→ **Work instruction**: Copy every line of the records below that holds the word "FileFunction".

Records from a dataset:

((

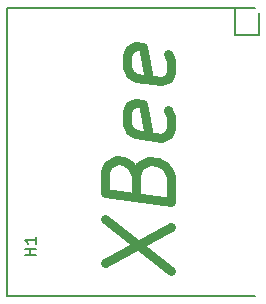
<source format=gbr>
G04 #@! TF.FileFunction,Legend,Top*
%FSLAX46Y46*%
G04 Gerber Fmt 4.6, Leading zero omitted, Abs format (unit mm)*
G04 Created by KiCad (PCBNEW 4.0.0-rc1-stable) date 15/08/2017 21:27:56*
%MOMM*%
G01*
G04 APERTURE LIST*
%ADD10C,0.076200*%
%ADD11C,0.150000*%
%ADD12C,0.762000*%
G04 APERTURE END LIST*
D10*
D11*
X175009400Y-33558000D02*
X175009400Y-35818600D01*
X175009400Y-35818600D02*
X177066800Y-35818600D01*
X177066800Y-35818600D02*
X177066800Y-33964400D01*
X176685800Y-33558000D02*
X155730800Y-33558000D01*
X155730800Y-33558000D02*
X155730800Y-57942000D01*
X155730800Y-57942000D02*
X176685800Y-57942000D01*
X158202381Y-54511905D02*
X157202381Y-54511905D01*
X157678571Y-54511905D02*
X157678571Y-53940476D01*
X158202381Y-53940476D02*
X157202381Y-53940476D01*
X158202381Y-52940476D02*
X158202381Y-53511905D01*
X158202381Y-53226191D02*
X157202381Y-53226191D01*
X157345238Y-53321429D01*
X157440476Y-53416667D01*
X157488095Y-53511905D01*
D12*
X163999105Y-55118668D02*
X169587105Y-52091835D01*
X163999105Y-51393335D02*
X169587105Y-55817168D01*
X166660057Y-47734525D02*
X166926152Y-46969501D01*
X167192248Y-46736668D01*
X167724438Y-46537097D01*
X168522724Y-46636882D01*
X169054914Y-46969501D01*
X169321010Y-47268858D01*
X169587105Y-47834311D01*
X169587105Y-49963073D01*
X163999105Y-49264573D01*
X163999105Y-47401906D01*
X164265200Y-46902978D01*
X164531295Y-46670144D01*
X165063486Y-46470573D01*
X165595676Y-46537096D01*
X166127867Y-46869715D01*
X166393962Y-47169073D01*
X166660057Y-47734525D01*
X166660057Y-49597192D01*
X169321010Y-42213049D02*
X169587105Y-42778501D01*
X169587105Y-43842882D01*
X169321010Y-44341811D01*
X168788819Y-44541382D01*
X166660057Y-44275287D01*
X166127867Y-43942668D01*
X165861771Y-43377215D01*
X165861771Y-42312834D01*
X166127867Y-41813906D01*
X166660057Y-41614335D01*
X167192248Y-41680859D01*
X167724438Y-44408335D01*
X169321010Y-37423335D02*
X169587105Y-37988787D01*
X169587105Y-39053168D01*
X169321010Y-39552097D01*
X168788819Y-39751668D01*
X166660057Y-39485573D01*
X166127867Y-39152954D01*
X165861771Y-38587501D01*
X165861771Y-37523120D01*
X166127867Y-37024192D01*
X166660057Y-36824621D01*
X167192248Y-36891145D01*
X167724438Y-39618621D01*
M02*

</source>
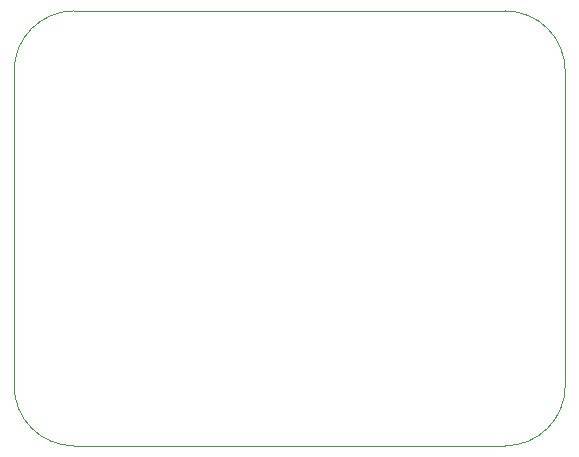
<source format=gbr>
%TF.GenerationSoftware,KiCad,Pcbnew,8.0.1-rc1*%
%TF.CreationDate,2024-04-19T00:03:43-05:00*%
%TF.ProjectId,voltage_converter,766f6c74-6167-4655-9f63-6f6e76657274,rev?*%
%TF.SameCoordinates,Original*%
%TF.FileFunction,Profile,NP*%
%FSLAX46Y46*%
G04 Gerber Fmt 4.6, Leading zero omitted, Abs format (unit mm)*
G04 Created by KiCad (PCBNEW 8.0.1-rc1) date 2024-04-19 00:03:43*
%MOMM*%
%LPD*%
G01*
G04 APERTURE LIST*
%TA.AperFunction,Profile*%
%ADD10C,0.050000*%
%TD*%
G04 APERTURE END LIST*
D10*
X130251100Y-123413600D02*
G75*
G02*
X125171100Y-118333600I0J5080000D01*
G01*
X125171100Y-91673600D02*
G75*
G02*
X130251100Y-86593600I5080000J0D01*
G01*
X166751100Y-86593600D02*
G75*
G02*
X171831100Y-91673600I0J-5080000D01*
G01*
X171831100Y-118333600D02*
G75*
G02*
X166751100Y-123413600I-5080000J0D01*
G01*
X130251100Y-123413600D02*
X166751100Y-123413600D01*
X171831100Y-118333600D02*
X171831100Y-91673600D01*
X166751100Y-86593600D02*
X130251100Y-86593600D01*
X125171100Y-91673600D02*
X125171100Y-118333600D01*
M02*

</source>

))

→ **Your solution**:
G04 #@! TF.FileFunction,Legend,Top*
%TF.FileFunction,Profile,NP*%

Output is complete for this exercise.